# Film composition: "Epic Jutland"



## mediumaevum (Mar 24, 2011)

I composed this piece for a short movie I made about Jutland (Denmark). I need some feedback, on what I need to improve, what works, and what doesn't work.






If you want to, you are welcome to comment on my video too.


----------



## Xinver (Aug 26, 2016)

I like it.
It's very epic and describes well those beautiful lands.

Two suggestions:
1. It seems there's only one progression and it is exposed in different manners (minimal piano, flute, etc...). I would have written another theme, to avoid monotony.
2. The only thing I don't like: too many "thunder"-sounds. Somtimes they disturb the music itself.

Greetings.


----------



## Pugg (Aug 8, 2014)

The video is not bad, the music .....mediocre, as if I heard it all before, sorry.


----------



## mediumaevum (Mar 24, 2011)

Pugg said:


> The video is not bad, the music .....mediocre, as if I heard it all before, sorry.


You cannot possibly have heard this before, as I just composed it recently.

What you might say is that it may sound LIKE something you heard before. I did use chords common for film music, used by many different film composers. But the melodies and composition and the way the music progress etc. etc. is all my own.


----------



## joen_cph (Jan 17, 2010)

Some of the scenes are perhaps a little too short, such as Hald? 
Dannevirke should perhaps be better mapped as the extensive fortress wall it was?

Otherwise nice pictures, I think.


----------



## Pugg (Aug 8, 2014)

mediumaevum said:


> You cannot possibly have heard this before, as I just composed it recently.
> 
> What you might say is that it may sound LIKE something you heard before. I did use chords common for film music, used by many different film composers. But the melodies and composition and the way the music progress etc. etc. is all my own.

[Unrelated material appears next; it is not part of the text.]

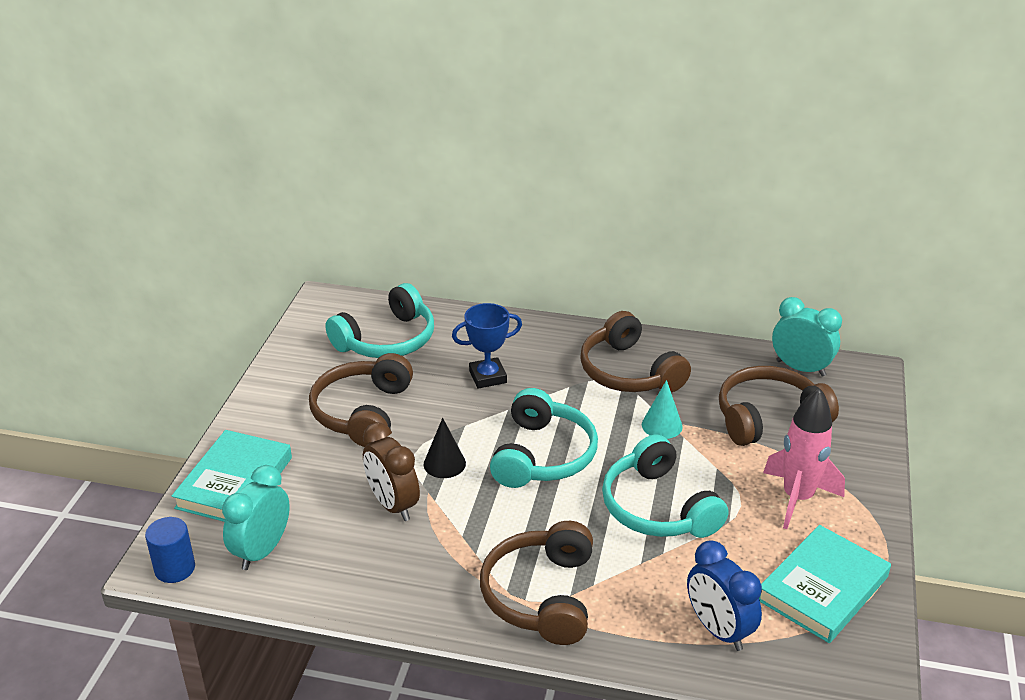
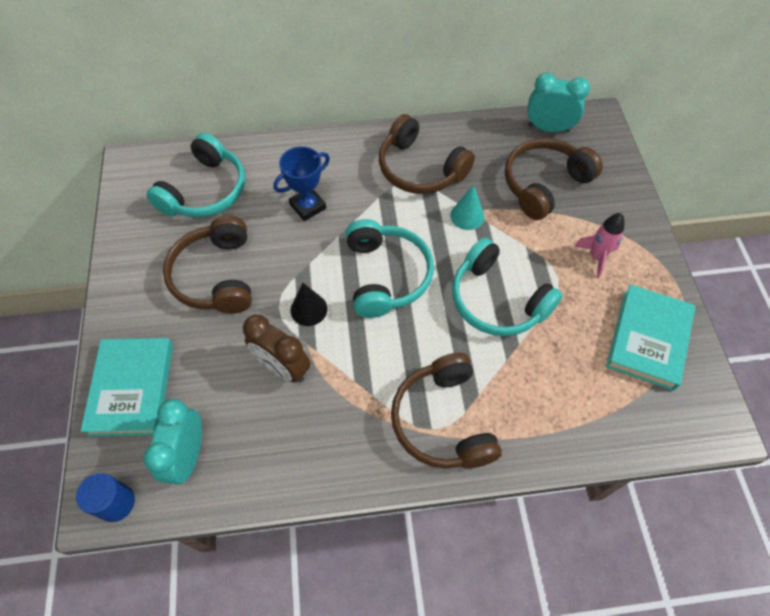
camera: 20 degrees left, 25 degrees up
blue clock [687,540,762,651] -> none
pink rocket [763,389,845,529] -> pink rocket [574,213,624,278], size x0.64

That's what I mean, sorry for the confusion.


----------



## Guest (Aug 31, 2016)

mediumaevum said:


> You cannot possibly have heard this before, as I just composed it recently.


It's attractive enough, but formulaic, which is why Pugg said '_as if _I heard it all before' (not that he _had_). It's reminiscent of much film trailer music which just plays grand chords, makes a melody out of the chords, but has no development. A random search for "film trailer music" on Youtube will bring up some similar themes, and Hans Zimmer Studios approach to action movies seems to be based on the same principles (so if you can do it as well as they do, you might make some money!)


----------